As I wrote the other day, the theme of combining IAM w/ BI continued during day two of the Gartner IAM Summit in London. Perry Carpenter, an analyst w/ Gartner, brought it up again in his talk on best practices for administer user accounts, and other delegates I spoke to said it was mentioned in a lot of lectures they attended throughout the day as well. Every person I talked w/ was having a hard time swallowing the BI pill though. One IAM pure play vendor that I chatted w/ said it was nonsense to think that "shoving" the output of his program into some BI tool would provide additional value; it would create a mess, he said.
All this made me think: Gartner's value is in guidance. Why would they suggest to their clients that they consider this unless they truly believe it was correct? IMO, they wouldn't; however, that doesn't mean they are. So, are they? Will coupling IAM w/ BI provide additional value to the business? I think so. To see why, consider Forrester's estimation of the provisioning market size through the end of 2014:

- There are many sources of identity throughout an enterprise (HRS, ERP, CRM, etc.), and automating account management across them all requires hundred of connections and automated workflows.
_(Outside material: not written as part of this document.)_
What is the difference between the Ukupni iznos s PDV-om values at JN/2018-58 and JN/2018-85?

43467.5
- There's no accepted standard for provisioning, so the work is custom and/or costly.
- The big suite vendors are charging ~50K USD per connection.
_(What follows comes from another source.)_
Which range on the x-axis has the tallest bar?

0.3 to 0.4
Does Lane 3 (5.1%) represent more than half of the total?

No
Firstly, companies can select pure play vendor that offers lower connection costs. Alternatively, they can abstract a large number of LDAP and relational identity stores behind a meta directory, and pony up for a costly connection to it. Thirdly, they can combine their provisioning solution with BI. By creating a handful of connection to commonplace identity stores, enterprises can avoid high implementation costs. For the dozens or hundreds of other connections, organizations can use BI to figure out if they are out of compliance and close that gap manually if they are. So, coupling BI with IAM, for provisioning at least, is a really good idea that deserves further exploration.